[Stored data entries]
============================================================

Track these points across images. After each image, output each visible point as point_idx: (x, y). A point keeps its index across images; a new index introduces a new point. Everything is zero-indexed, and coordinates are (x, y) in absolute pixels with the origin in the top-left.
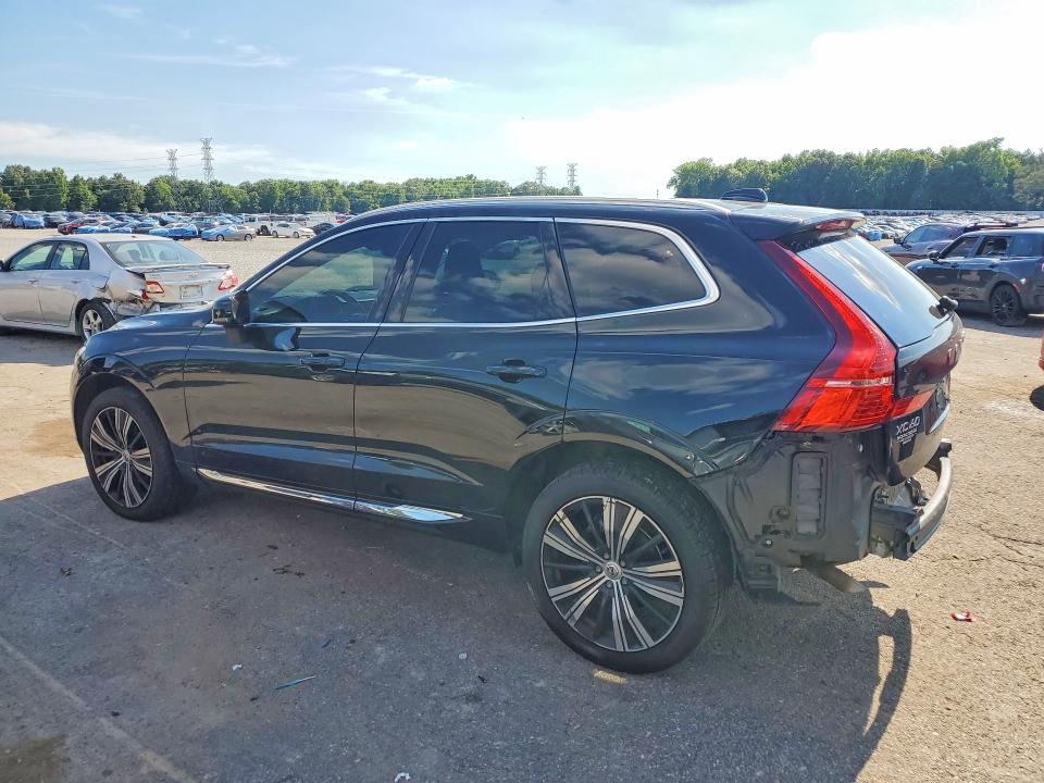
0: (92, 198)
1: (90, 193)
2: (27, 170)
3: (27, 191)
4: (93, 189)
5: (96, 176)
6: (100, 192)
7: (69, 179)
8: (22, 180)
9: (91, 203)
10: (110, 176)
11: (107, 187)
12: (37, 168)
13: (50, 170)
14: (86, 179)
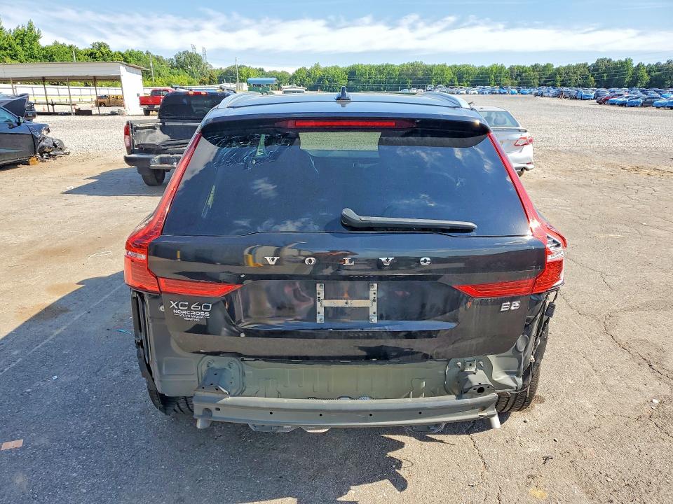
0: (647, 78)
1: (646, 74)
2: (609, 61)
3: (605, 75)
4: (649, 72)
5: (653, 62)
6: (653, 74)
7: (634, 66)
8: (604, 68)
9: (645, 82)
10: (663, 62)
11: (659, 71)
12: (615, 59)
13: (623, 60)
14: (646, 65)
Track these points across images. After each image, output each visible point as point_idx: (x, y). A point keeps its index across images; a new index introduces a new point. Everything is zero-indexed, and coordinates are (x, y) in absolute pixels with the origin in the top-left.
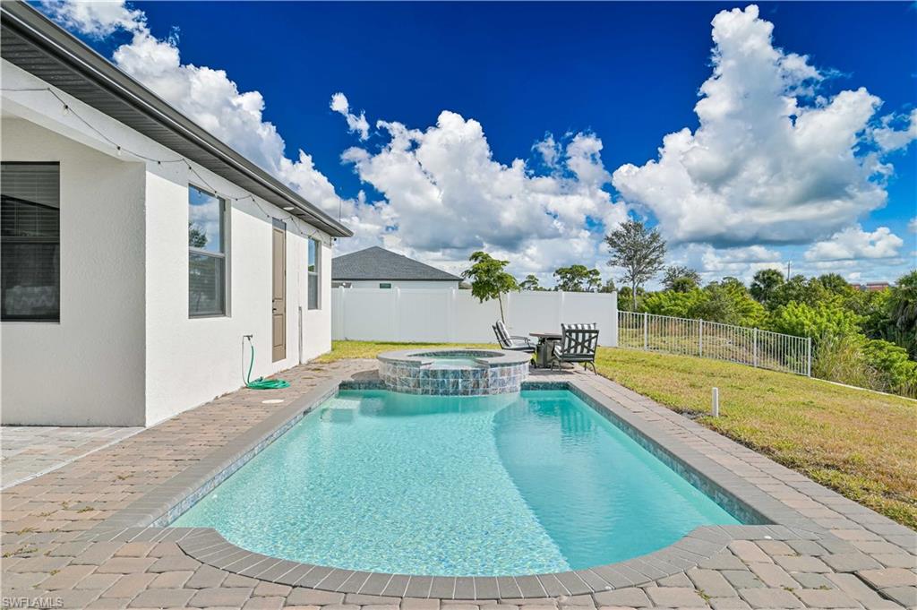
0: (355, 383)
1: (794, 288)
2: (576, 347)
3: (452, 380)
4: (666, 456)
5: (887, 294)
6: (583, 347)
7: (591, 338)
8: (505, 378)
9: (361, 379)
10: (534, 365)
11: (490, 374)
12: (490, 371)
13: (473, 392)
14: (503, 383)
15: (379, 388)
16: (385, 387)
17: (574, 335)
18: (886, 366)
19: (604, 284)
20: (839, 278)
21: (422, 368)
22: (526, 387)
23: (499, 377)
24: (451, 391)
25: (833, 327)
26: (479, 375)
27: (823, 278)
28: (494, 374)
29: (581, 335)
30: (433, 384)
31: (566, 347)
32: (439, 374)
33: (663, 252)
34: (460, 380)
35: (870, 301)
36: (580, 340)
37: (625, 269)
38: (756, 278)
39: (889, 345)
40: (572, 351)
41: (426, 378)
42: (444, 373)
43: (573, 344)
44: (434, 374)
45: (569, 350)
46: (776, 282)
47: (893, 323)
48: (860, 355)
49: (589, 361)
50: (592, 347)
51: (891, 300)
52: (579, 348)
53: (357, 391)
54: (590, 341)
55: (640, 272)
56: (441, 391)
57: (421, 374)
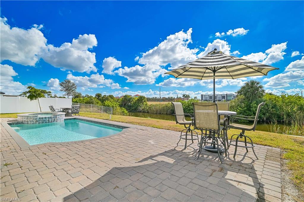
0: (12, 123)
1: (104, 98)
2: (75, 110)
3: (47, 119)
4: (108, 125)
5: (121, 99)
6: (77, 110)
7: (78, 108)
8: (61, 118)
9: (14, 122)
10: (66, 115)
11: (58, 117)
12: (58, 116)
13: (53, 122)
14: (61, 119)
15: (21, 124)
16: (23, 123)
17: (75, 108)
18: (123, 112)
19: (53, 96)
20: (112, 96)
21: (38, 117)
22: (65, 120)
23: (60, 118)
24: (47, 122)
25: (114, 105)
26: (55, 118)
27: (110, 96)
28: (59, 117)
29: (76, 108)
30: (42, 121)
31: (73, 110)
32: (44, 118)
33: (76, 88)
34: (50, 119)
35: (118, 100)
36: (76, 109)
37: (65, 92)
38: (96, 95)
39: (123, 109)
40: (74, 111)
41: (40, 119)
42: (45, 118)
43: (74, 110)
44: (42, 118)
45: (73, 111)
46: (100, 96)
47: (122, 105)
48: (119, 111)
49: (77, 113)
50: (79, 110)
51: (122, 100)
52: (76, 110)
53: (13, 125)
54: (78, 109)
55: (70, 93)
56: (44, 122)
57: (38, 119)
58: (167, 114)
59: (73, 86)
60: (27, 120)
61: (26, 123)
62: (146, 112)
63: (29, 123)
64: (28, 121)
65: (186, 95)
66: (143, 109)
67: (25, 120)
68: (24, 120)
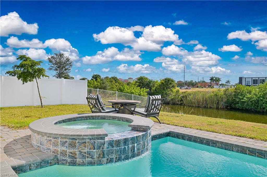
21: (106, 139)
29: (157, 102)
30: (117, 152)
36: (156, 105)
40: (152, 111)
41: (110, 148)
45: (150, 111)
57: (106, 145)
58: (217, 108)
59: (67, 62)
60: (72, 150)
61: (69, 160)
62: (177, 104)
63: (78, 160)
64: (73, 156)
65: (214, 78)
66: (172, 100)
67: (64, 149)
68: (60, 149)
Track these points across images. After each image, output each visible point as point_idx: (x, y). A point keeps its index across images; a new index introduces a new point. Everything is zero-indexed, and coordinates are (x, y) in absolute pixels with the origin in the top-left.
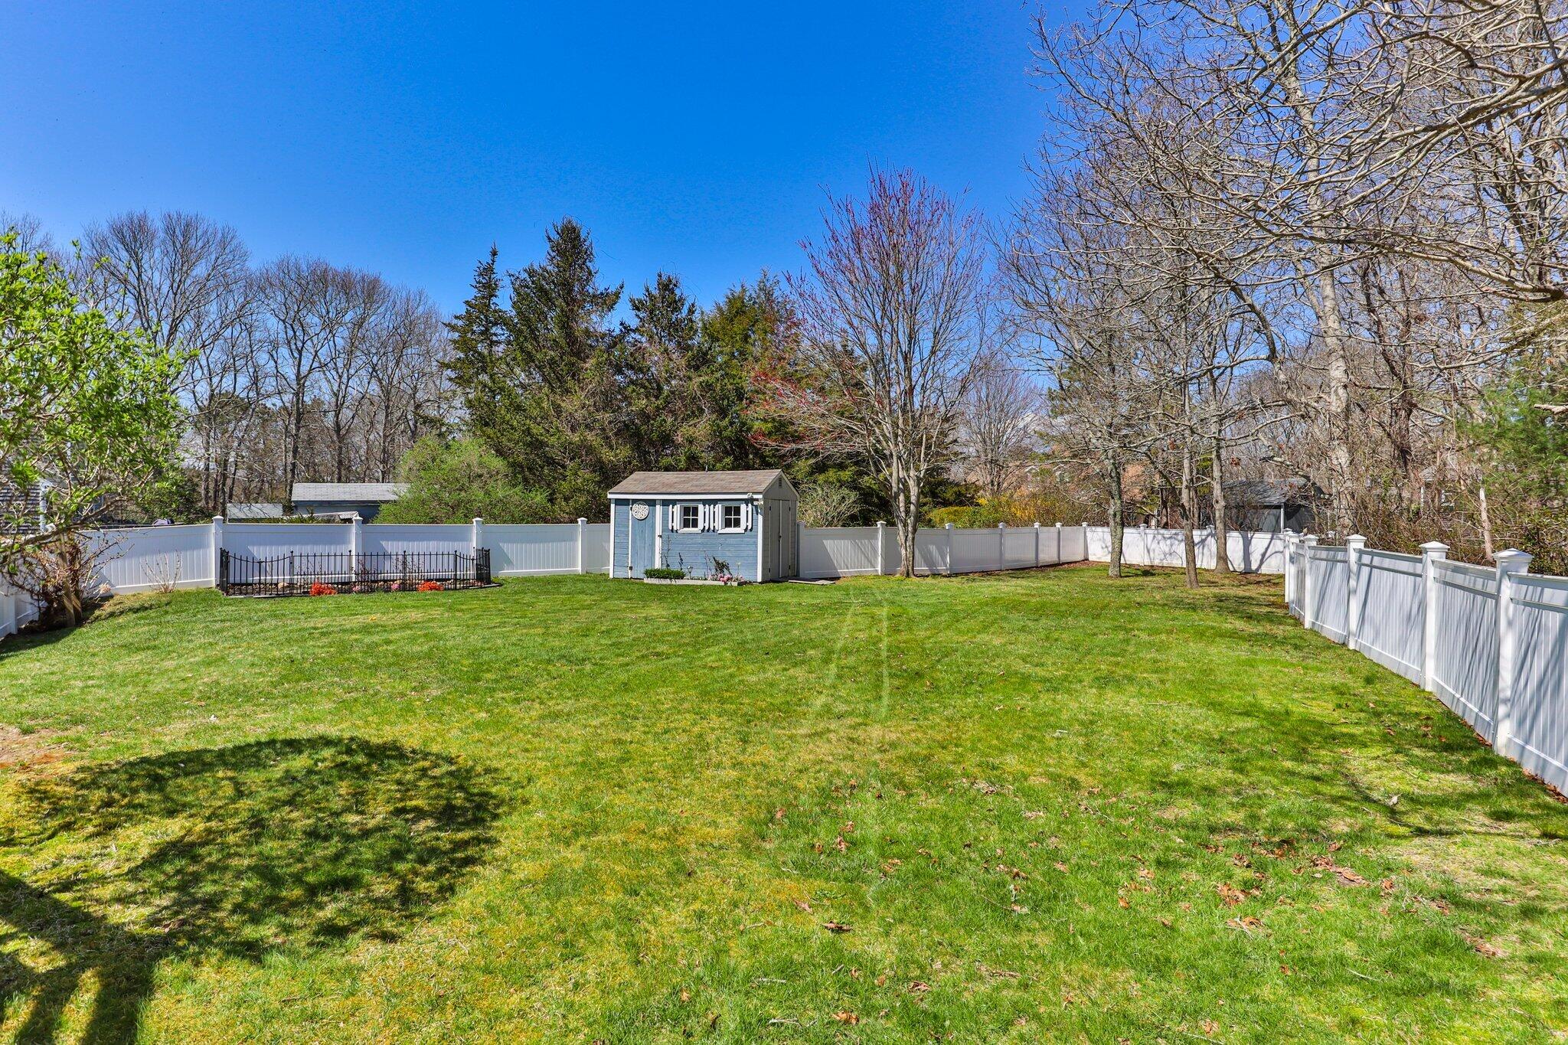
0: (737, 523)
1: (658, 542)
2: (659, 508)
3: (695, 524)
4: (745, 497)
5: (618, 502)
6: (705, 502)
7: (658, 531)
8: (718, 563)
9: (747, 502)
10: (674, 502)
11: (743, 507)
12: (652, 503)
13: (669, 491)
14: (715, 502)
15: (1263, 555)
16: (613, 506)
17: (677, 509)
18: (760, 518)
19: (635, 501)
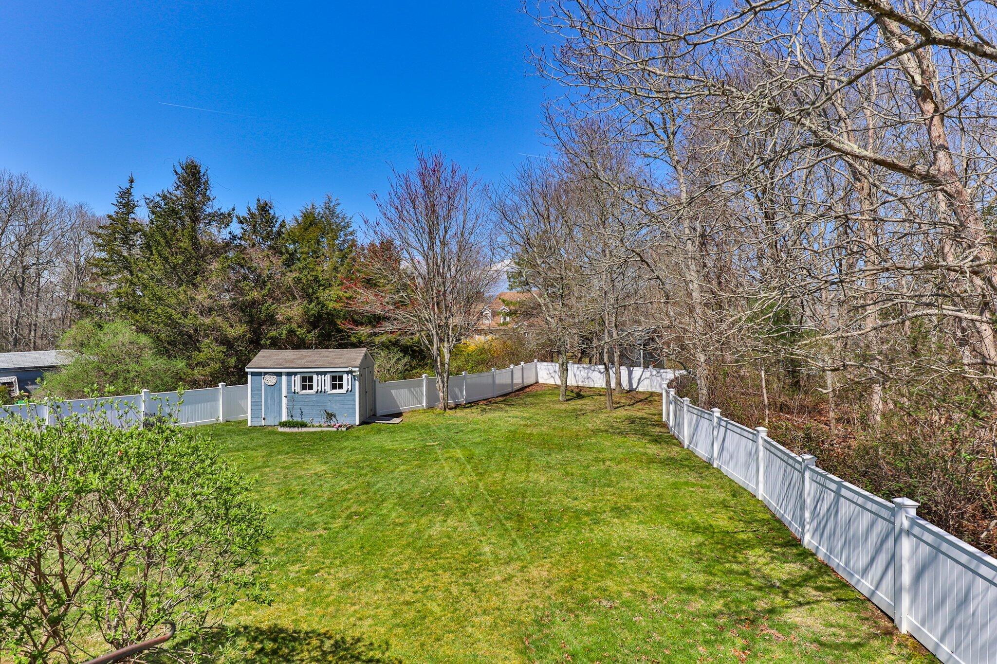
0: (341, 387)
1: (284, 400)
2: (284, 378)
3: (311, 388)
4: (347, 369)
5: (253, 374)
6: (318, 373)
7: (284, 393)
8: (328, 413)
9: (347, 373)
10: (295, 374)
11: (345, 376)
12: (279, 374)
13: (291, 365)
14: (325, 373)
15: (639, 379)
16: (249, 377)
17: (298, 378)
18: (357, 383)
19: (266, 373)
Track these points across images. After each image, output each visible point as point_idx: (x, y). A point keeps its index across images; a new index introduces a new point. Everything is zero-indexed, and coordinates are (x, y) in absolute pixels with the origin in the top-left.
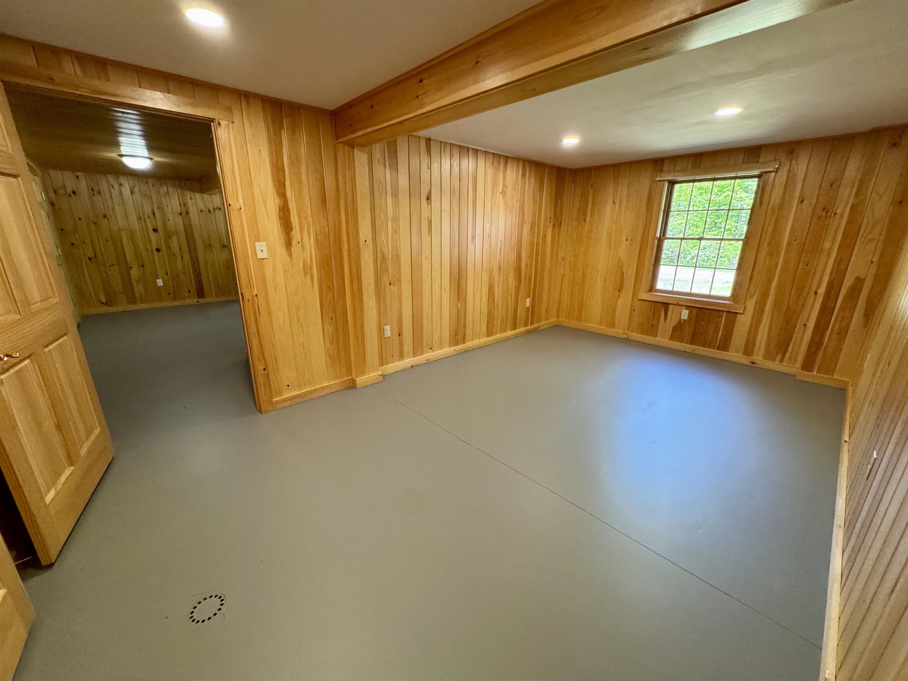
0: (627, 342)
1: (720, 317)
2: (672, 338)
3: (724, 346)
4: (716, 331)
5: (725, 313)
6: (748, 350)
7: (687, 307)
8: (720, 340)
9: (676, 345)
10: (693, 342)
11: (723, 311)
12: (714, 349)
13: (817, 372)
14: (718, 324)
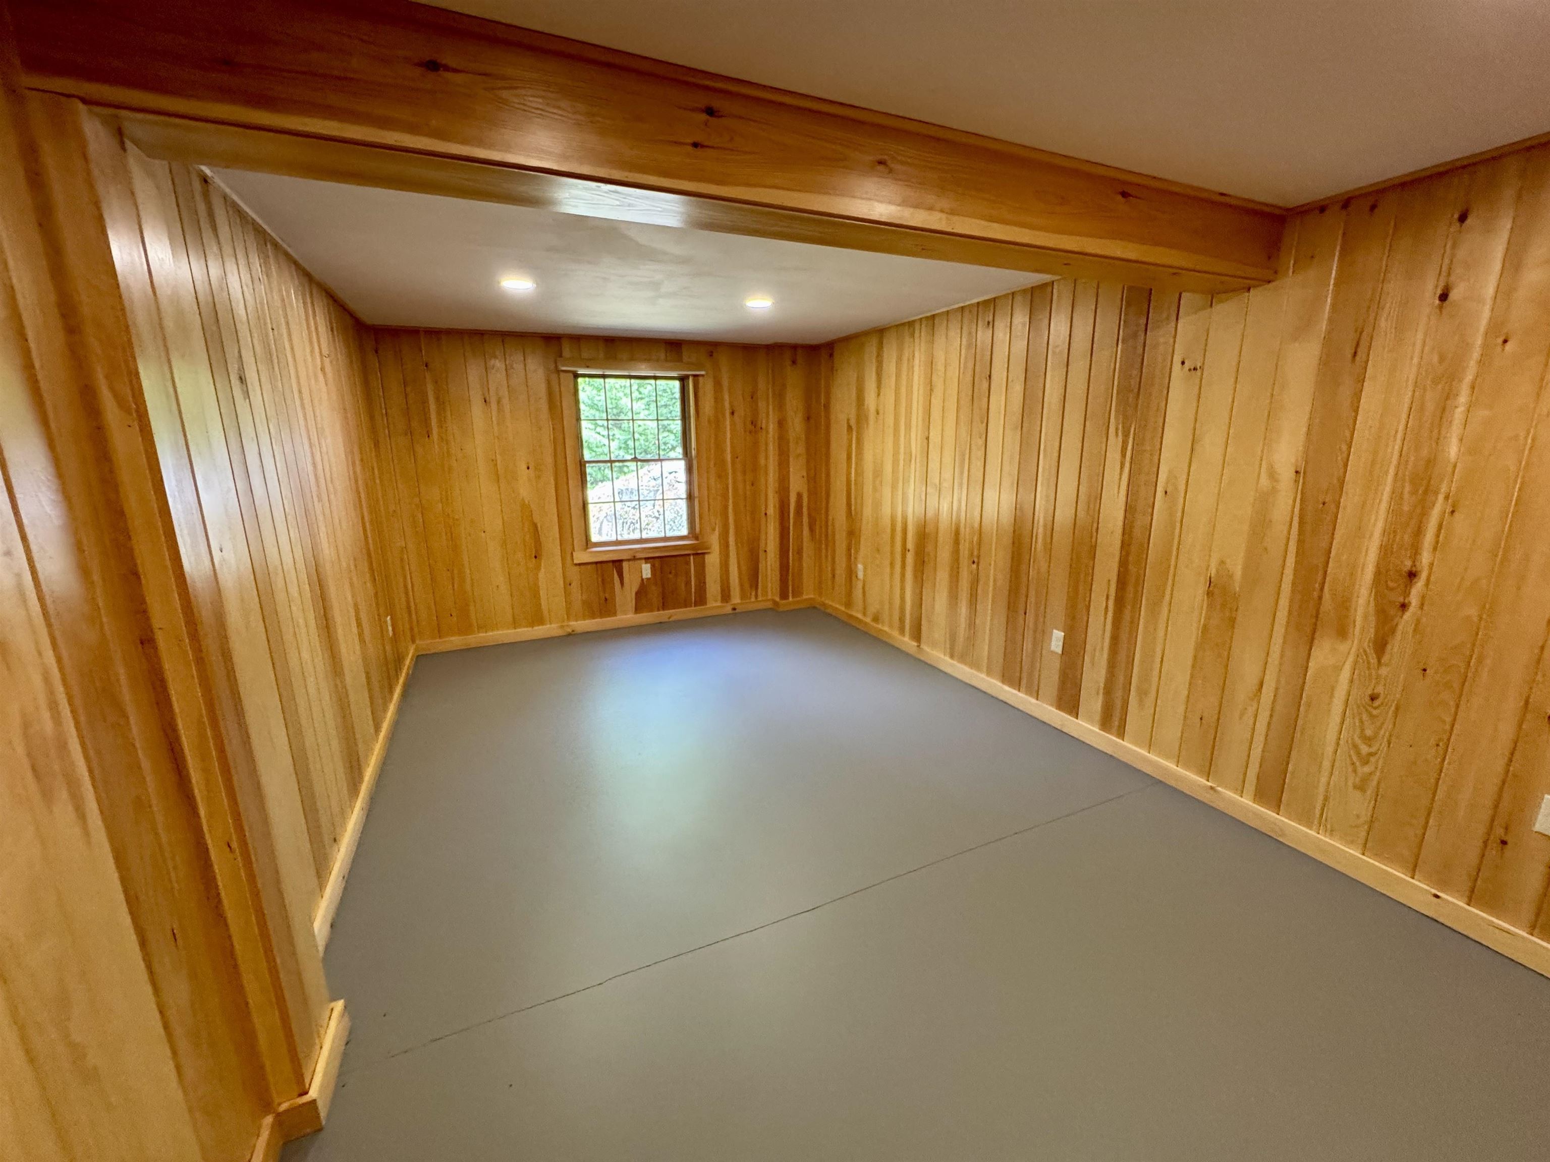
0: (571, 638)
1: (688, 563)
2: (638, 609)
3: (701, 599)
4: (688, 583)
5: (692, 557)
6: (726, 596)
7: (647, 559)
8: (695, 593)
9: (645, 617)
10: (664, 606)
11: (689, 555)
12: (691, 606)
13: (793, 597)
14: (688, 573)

============================================================

> WORK REQUIRED:
An exact copy of the lines above between the line holding "34: (460, 380)" and the line holding "56: (441, 391)", inclusive, is the whole answer.

> TASK RESULT:
34: (460, 380)
35: (870, 301)
36: (580, 340)
37: (625, 269)
38: (756, 278)
39: (889, 345)
40: (572, 351)
41: (426, 378)
42: (444, 373)
43: (573, 344)
44: (434, 374)
45: (569, 350)
46: (776, 282)
47: (893, 323)
48: (860, 355)
49: (589, 361)
50: (592, 347)
51: (891, 300)
52: (579, 348)
53: (357, 391)
54: (590, 341)
55: (640, 272)
56: (441, 391)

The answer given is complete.